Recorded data
........
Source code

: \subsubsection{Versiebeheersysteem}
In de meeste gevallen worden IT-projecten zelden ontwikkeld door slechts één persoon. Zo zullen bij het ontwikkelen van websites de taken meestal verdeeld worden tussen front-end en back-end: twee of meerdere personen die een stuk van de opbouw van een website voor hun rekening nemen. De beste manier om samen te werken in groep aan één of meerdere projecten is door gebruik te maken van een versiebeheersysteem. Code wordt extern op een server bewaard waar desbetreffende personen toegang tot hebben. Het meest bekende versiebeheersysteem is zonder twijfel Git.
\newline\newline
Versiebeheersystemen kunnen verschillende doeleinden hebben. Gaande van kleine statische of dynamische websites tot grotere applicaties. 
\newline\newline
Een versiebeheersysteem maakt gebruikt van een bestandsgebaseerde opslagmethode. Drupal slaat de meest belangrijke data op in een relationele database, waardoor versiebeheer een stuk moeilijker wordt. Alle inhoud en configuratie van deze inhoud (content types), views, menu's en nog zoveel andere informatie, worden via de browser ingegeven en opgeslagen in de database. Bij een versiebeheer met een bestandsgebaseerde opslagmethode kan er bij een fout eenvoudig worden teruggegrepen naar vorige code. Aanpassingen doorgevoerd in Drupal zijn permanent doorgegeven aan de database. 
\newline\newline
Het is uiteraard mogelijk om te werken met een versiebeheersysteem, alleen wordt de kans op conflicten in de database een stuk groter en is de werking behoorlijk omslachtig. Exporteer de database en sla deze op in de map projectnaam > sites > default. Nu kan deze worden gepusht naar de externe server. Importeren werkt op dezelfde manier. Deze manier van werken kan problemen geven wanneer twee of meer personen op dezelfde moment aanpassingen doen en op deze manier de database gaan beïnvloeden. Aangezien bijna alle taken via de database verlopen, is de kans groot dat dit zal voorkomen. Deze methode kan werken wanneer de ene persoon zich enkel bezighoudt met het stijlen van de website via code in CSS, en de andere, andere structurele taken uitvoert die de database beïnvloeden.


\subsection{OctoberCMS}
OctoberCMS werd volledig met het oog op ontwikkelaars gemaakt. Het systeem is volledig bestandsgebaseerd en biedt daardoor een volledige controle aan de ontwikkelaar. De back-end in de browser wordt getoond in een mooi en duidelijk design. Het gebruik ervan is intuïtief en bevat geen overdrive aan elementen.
........
## What to do
Output each line of the records above exactly.

## Worked solution
Source code

: \subsubsection{Versiebeheersysteem}
In de meeste gevallen worden IT-projecten zelden ontwikkeld door slechts één persoon. Zo zullen bij het ontwikkelen van websites de taken meestal verdeeld worden tussen front-end en back-end: twee of meerdere personen die een stuk van de opbouw van een website voor hun rekening nemen. De beste manier om samen te werken in groep aan één of meerdere projecten is door gebruik te maken van een versiebeheersysteem. Code wordt extern op een server bewaard waar desbetreffende personen toegang tot hebben. Het meest bekende versiebeheersysteem is zonder twijfel Git.
\newline\newline
Versiebeheersystemen kunnen verschillende doeleinden hebben. Gaande van kleine statische of dynamische websites tot grotere applicaties. 
\newline\newline
Een versiebeheersysteem maakt gebruikt van een bestandsgebaseerde opslagmethode. Drupal slaat de meest belangrijke data op in een relationele database, waardoor versiebeheer een stuk moeilijker wordt. Alle inhoud en configuratie van deze inhoud (content types), views, menu's en nog zoveel andere informatie, worden via de browser ingegeven en opgeslagen in de database. Bij een versiebeheer met een bestandsgebaseerde opslagmethode kan er bij een fout eenvoudig worden teruggegrepen naar vorige code. Aanpassingen doorgevoerd in Drupal zijn permanent doorgegeven aan de database. 
\newline\newline
Het is uiteraard mogelijk om te werken met een versiebeheersysteem, alleen wordt de kans op conflicten in de database een stuk groter en is de werking behoorlijk omslachtig. Exporteer de database en sla deze op in de map projectnaam > sites > default. Nu kan deze worden gepusht naar de externe server. Importeren werkt op dezelfde manier. Deze manier van werken kan problemen geven wanneer twee of meer personen op dezelfde moment aanpassingen doen en op deze manier de database gaan beïnvloeden. Aangezien bijna alle taken via de database verlopen, is de kans groot dat dit zal voorkomen. Deze methode kan werken wanneer de ene persoon zich enkel bezighoudt met het stijlen van de website via code in CSS, en de andere, andere structurele taken uitvoert die de database beïnvloeden.


\subsection{OctoberCMS}
OctoberCMS werd volledig met het oog op ontwikkelaars gemaakt. Het systeem is volledig bestandsgebaseerd en biedt daardoor een volledige controle aan de ontwikkelaar. De back-end in de browser wordt getoond in een mooi en duidelijk design. Het gebruik ervan is intuïtief en bevat geen overdrive aan elementen.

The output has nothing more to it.